Sonntag, 18. Dezember 2022

Wir wollen immer mehr, sogar wenn uns das unglücklich macht



Mehr, mehr, mehr: Geld auf dem Bankkonto, schnellere Zeiten beim Sporttraining und mehr Anerkennung im Beruf. Wir streben nach allen möglichen Dingen, aber warum eigentlich? Eigentlich wollen wir doch einfach nur glücklich sein. Wissenschaftler gingen der Frage nach, warum wir ständig mehr von allem wollen.

 

Was uns glücklich macht, hängt von unseren Erwartungen ab. Und die ändern sich ständig. Wir gewöhnen uns nämlich schnell an das, was wir haben und gehen dann auf die Suche nach Möglichkeiten, um noch glücklicher zu werden. Wir vergleichen uns auch gerne mit anderen oder schauen uns an, was wir gerne hätten, aber noch nicht haben. Sowohl Gewöhnung als auch ständiges Vergleichen können zu einem Teufelskreis von Wünschen und Sehnsüchten führen, der sich negativ auf unsere psychische Gesundheit und unser Lebensglück auswirkt.

Schneller lernen

Die Wissenschaftler untersuchten diese Mechanismen mithilfe einer Computersimulation, um herauszufinden, warum Menschen immer nach mehr streben und sich nicht mit dem zufrieden geben, was sie haben.

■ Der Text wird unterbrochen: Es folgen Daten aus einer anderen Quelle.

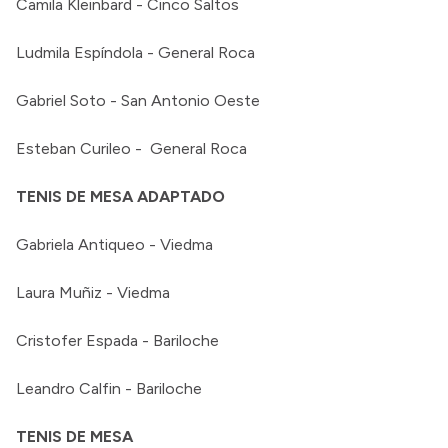
Camila Kleinbard - Cinco Saltos
Ludmila Espíndola - General Roca
Gabriel Soto - San Antonio Oeste
Esteban Curileo - General Roca
TENIS DE MESA ADAPTADO
Gabriela Antiqueo - Viedma
Laura Muñiz - Viedma
Cristofer Espada - Bariloche
Leandro Calfin - Bariloche
TENIS DE MESA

Das Computermodel ahmte die Art und Weise nach, wie Menschen emotional auf Reize reagieren, zum Beispiel auf das Erreichen von Zielen. Und um besser zu verstehen, warum Menschen sich so fühlen, wie sie sich fühlen, fügten die Forschenden Messpunkte hinzu, die als Glücksbarometer verwendet werden konnten.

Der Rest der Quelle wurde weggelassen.